* STATED EXERCISE *
Retype the whole listing below, character for character.

* DATA SHOWN *
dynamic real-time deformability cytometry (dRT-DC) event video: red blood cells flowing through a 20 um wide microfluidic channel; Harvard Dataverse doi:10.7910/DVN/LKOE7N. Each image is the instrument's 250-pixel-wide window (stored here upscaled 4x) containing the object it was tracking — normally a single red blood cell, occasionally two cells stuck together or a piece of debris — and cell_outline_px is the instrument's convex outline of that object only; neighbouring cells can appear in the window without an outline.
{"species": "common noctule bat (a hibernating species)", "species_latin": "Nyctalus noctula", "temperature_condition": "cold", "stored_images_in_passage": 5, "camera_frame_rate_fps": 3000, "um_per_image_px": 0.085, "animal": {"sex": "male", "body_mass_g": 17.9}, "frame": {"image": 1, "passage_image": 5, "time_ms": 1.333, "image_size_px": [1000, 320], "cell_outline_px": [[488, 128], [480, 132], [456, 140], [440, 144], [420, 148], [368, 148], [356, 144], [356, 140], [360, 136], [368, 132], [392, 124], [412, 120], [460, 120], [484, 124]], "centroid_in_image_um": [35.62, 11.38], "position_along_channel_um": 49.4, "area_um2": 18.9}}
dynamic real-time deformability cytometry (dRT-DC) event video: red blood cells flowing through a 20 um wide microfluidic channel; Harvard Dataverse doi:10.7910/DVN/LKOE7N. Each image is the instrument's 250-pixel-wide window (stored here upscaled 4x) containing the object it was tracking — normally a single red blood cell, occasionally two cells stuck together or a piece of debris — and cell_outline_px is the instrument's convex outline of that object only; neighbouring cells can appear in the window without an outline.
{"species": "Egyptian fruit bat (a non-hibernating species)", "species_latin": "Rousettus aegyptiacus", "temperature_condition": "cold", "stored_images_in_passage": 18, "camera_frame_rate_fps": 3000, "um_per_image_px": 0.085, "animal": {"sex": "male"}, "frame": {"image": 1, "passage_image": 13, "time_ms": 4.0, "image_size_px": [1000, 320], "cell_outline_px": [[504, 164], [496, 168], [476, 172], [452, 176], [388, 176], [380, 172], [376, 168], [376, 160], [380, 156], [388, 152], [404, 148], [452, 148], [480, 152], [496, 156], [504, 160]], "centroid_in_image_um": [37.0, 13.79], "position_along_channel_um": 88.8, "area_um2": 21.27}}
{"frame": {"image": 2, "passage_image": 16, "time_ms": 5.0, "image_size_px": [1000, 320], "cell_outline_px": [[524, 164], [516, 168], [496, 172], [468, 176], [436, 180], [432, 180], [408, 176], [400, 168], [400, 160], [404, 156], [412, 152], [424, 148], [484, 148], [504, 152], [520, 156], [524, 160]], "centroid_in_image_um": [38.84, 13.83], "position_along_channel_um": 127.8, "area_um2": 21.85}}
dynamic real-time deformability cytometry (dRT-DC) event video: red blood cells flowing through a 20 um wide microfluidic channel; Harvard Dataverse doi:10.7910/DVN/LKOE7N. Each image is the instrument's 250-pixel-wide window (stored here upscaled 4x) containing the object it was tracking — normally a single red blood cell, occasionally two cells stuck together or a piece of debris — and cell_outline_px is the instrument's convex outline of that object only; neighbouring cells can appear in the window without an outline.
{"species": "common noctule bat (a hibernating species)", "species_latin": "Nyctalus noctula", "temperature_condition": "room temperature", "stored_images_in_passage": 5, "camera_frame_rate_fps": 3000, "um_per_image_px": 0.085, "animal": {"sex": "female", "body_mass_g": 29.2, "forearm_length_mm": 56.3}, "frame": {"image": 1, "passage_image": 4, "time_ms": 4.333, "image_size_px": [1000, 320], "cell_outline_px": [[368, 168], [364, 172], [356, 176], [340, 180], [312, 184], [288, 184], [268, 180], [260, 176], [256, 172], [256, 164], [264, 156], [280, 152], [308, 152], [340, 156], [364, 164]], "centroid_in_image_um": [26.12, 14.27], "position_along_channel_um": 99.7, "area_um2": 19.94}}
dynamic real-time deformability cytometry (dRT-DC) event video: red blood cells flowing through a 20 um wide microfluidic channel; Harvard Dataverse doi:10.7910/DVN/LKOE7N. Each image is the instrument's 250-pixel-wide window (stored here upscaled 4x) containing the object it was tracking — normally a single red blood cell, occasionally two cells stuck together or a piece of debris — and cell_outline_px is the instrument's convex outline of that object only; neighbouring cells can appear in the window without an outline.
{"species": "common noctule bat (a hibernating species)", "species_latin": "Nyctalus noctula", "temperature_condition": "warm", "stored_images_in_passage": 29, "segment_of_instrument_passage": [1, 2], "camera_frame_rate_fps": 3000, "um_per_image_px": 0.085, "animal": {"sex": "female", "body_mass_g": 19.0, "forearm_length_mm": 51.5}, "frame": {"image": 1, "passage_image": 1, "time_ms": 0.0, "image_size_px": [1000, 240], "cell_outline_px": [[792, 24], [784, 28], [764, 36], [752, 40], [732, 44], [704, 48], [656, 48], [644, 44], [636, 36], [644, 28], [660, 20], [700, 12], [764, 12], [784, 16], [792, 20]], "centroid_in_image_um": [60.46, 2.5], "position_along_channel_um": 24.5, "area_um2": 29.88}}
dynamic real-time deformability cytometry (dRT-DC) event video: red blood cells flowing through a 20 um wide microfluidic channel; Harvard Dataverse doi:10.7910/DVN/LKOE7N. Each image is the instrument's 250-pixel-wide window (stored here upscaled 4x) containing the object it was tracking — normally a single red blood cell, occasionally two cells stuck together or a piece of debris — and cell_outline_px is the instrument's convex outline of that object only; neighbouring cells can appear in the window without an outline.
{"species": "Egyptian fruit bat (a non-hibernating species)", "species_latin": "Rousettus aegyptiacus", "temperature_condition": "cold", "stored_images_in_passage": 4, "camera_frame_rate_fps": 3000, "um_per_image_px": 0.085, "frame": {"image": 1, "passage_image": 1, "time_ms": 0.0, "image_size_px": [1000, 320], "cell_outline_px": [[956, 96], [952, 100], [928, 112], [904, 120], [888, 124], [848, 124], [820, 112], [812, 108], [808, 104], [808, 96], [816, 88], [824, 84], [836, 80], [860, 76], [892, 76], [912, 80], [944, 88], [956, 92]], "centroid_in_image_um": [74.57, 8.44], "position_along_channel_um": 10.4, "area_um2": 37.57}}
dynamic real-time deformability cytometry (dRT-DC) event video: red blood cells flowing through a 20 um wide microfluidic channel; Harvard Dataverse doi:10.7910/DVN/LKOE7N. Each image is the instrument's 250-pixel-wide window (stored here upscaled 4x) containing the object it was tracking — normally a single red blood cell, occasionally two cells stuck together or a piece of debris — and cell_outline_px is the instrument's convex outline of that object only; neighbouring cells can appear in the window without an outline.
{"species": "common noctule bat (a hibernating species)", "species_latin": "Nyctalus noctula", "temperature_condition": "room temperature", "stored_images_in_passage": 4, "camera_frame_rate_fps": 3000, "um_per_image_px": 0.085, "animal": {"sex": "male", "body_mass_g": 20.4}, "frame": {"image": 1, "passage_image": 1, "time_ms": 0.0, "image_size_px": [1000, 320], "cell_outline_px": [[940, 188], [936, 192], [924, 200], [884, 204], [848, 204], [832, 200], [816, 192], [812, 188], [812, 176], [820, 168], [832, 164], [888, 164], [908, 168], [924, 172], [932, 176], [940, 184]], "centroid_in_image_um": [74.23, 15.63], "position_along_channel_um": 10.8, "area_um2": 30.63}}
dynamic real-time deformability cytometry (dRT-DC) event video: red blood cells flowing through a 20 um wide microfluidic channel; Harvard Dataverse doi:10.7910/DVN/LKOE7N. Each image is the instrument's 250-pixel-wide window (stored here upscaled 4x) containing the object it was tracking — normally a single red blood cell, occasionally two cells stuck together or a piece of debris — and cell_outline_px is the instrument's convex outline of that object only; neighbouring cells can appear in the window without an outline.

* OUTPUT FOR THIS EXERCISE *
dynamic real-time deformability cytometry (dRT-DC) event video: red blood cells flowing through a 20 um wide microfluidic channel; Harvard Dataverse doi:10.7910/DVN/LKOE7N. Each image is the instrument's 250-pixel-wide window (stored here upscaled 4x) containing the object it was tracking — normally a single red blood cell, occasionally two cells stuck together or a piece of debris — and cell_outline_px is the instrument's convex outline of that object only; neighbouring cells can appear in the window without an outline.
{"species": "common noctule bat (a hibernating species)", "species_latin": "Nyctalus noctula", "temperature_condition": "cold", "stored_images_in_passage": 5, "camera_frame_rate_fps": 3000, "um_per_image_px": 0.085, "animal": {"sex": "male", "body_mass_g": 17.9}, "frame": {"image": 1, "passage_image": 5, "time_ms": 1.333, "image_size_px": [1000, 320], "cell_outline_px": [[488, 128], [480, 132], [456, 140], [440, 144], [420, 148], [368, 148], [356, 144], [356, 140], [360, 136], [368, 132], [392, 124], [412, 120], [460, 120], [484, 124]], "centroid_in_image_um": [35.62, 11.38], "position_along_channel_um": 49.4, "area_um2": 18.9}}
dynamic real-time deformability cytometry (dRT-DC) event video: red blood cells flowing through a 20 um wide microfluidic channel; Harvard Dataverse doi:10.7910/DVN/LKOE7N. Each image is the instrument's 250-pixel-wide window (stored here upscaled 4x) containing the object it was tracking — normally a single red blood cell, occasionally two cells stuck together or a piece of debris — and cell_outline_px is the instrument's convex outline of that object only; neighbouring cells can appear in the window without an outline.
{"species": "Egyptian fruit bat (a non-hibernating species)", "species_latin": "Rousettus aegyptiacus", "temperature_condition": "cold", "stored_images_in_passage": 18, "camera_frame_rate_fps": 3000, "um_per_image_px": 0.085, "animal": {"sex": "male"}, "frame": {"image": 1, "passage_image": 13, "time_ms": 4.0, "image_size_px": [1000, 320], "cell_outline_px": [[504, 164], [496, 168], [476, 172], [452, 176], [388, 176], [380, 172], [376, 168], [376, 160], [380, 156], [388, 152], [404, 148], [452, 148], [480, 152], [496, 156], [504, 160]], "centroid_in_image_um": [37.0, 13.79], "position_along_channel_um": 88.8, "area_um2": 21.27}}
{"frame": {"image": 2, "passage_image": 16, "time_ms": 5.0, "image_size_px": [1000, 320], "cell_outline_px": [[524, 164], [516, 168], [496, 172], [468, 176], [436, 180], [432, 180], [408, 176], [400, 168], [400, 160], [404, 156], [412, 152], [424, 148], [484, 148], [504, 152], [520, 156], [524, 160]], "centroid_in_image_um": [38.84, 13.83], "position_along_channel_um": 127.8, "area_um2": 21.85}}
dynamic real-time deformability cytometry (dRT-DC) event video: red blood cells flowing through a 20 um wide microfluidic channel; Harvard Dataverse doi:10.7910/DVN/LKOE7N. Each image is the instrument's 250-pixel-wide window (stored here upscaled 4x) containing the object it was tracking — normally a single red blood cell, occasionally two cells stuck together or a piece of debris — and cell_outline_px is the instrument's convex outline of that object only; neighbouring cells can appear in the window without an outline.
{"species": "common noctule bat (a hibernating species)", "species_latin": "Nyctalus noctula", "temperature_condition": "room temperature", "stored_images_in_passage": 5, "camera_frame_rate_fps": 3000, "um_per_image_px": 0.085, "animal": {"sex": "female", "body_mass_g": 29.2, "forearm_length_mm": 56.3}, "frame": {"image": 1, "passage_image": 4, "time_ms": 4.333, "image_size_px": [1000, 320], "cell_outline_px": [[368, 168], [364, 172], [356, 176], [340, 180], [312, 184], [288, 184], [268, 180], [260, 176], [256, 172], [256, 164], [264, 156], [280, 152], [308, 152], [340, 156], [364, 164]], "centroid_in_image_um": [26.12, 14.27], "position_along_channel_um": 99.7, "area_um2": 19.94}}
dynamic real-time deformability cytometry (dRT-DC) event video: red blood cells flowing through a 20 um wide microfluidic channel; Harvard Dataverse doi:10.7910/DVN/LKOE7N. Each image is the instrument's 250-pixel-wide window (stored here upscaled 4x) containing the object it was tracking — normally a single red blood cell, occasionally two cells stuck together or a piece of debris — and cell_outline_px is the instrument's convex outline of that object only; neighbouring cells can appear in the window without an outline.
{"species": "common noctule bat (a hibernating species)", "species_latin": "Nyctalus noctula", "temperature_condition": "warm", "stored_images_in_passage": 29, "segment_of_instrument_passage": [1, 2], "camera_frame_rate_fps": 3000, "um_per_image_px": 0.085, "animal": {"sex": "female", "body_mass_g": 19.0, "forearm_length_mm": 51.5}, "frame": {"image": 1, "passage_image": 1, "time_ms": 0.0, "image_size_px": [1000, 240], "cell_outline_px": [[792, 24], [784, 28], [764, 36], [752, 40], [732, 44], [704, 48], [656, 48], [644, 44], [636, 36], [644, 28], [660, 20], [700, 12], [764, 12], [784, 16], [792, 20]], "centroid_in_image_um": [60.46, 2.5], "position_along_channel_um": 24.5, "area_um2": 29.88}}
dynamic real-time deformability cytometry (dRT-DC) event video: red blood cells flowing through a 20 um wide microfluidic channel; Harvard Dataverse doi:10.7910/DVN/LKOE7N. Each image is the instrument's 250-pixel-wide window (stored here upscaled 4x) containing the object it was tracking — normally a single red blood cell, occasionally two cells stuck together or a piece of debris — and cell_outline_px is the instrument's convex outline of that object only; neighbouring cells can appear in the window without an outline.
{"species": "Egyptian fruit bat (a non-hibernating species)", "species_latin": "Rousettus aegyptiacus", "temperature_condition": "cold", "stored_images_in_passage": 4, "camera_frame_rate_fps": 3000, "um_per_image_px": 0.085, "frame": {"image": 1, "passage_image": 1, "time_ms": 0.0, "image_size_px": [1000, 320], "cell_outline_px": [[956, 96], [952, 100], [928, 112], [904, 120], [888, 124], [848, 124], [820, 112], [812, 108], [808, 104], [808, 96], [816, 88], [824, 84], [836, 80], [860, 76], [892, 76], [912, 80], [944, 88], [956, 92]], "centroid_in_image_um": [74.57, 8.44], "position_along_channel_um": 10.4, "area_um2": 37.57}}
dynamic real-time deformability cytometry (dRT-DC) event video: red blood cells flowing through a 20 um wide microfluidic channel; Harvard Dataverse doi:10.7910/DVN/LKOE7N. Each image is the instrument's 250-pixel-wide window (stored here upscaled 4x) containing the object it was tracking — normally a single red blood cell, occasionally two cells stuck together or a piece of debris — and cell_outline_px is the instrument's convex outline of that object only; neighbouring cells can appear in the window without an outline.
{"species": "common noctule bat (a hibernating species)", "species_latin": "Nyctalus noctula", "temperature_condition": "room temperature", "stored_images_in_passage": 4, "camera_frame_rate_fps": 3000, "um_per_image_px": 0.085, "animal": {"sex": "male", "body_mass_g": 20.4}, "frame": {"image": 1, "passage_image": 1, "time_ms": 0.0, "image_size_px": [1000, 320], "cell_outline_px": [[940, 188], [936, 192], [924, 200], [884, 204], [848, 204], [832, 200], [816, 192], [812, 188], [812, 176], [820, 168], [832, 164], [888, 164], [908, 168], [924, 172], [932, 176], [940, 184]], "centroid_in_image_um": [74.23, 15.63], "position_along_channel_um": 10.8, "area_um2": 30.63}}
dynamic real-time deformability cytometry (dRT-DC) event video: red blood cells flowing through a 20 um wide microfluidic channel; Harvard Dataverse doi:10.7910/DVN/LKOE7N. Each image is the instrument's 250-pixel-wide window (stored here upscaled 4x) containing the object it was tracking — normally a single red blood cell, occasionally two cells stuck together or a piece of debris — and cell_outline_px is the instrument's convex outline of that object only; neighbouring cells can appear in the window without an outline.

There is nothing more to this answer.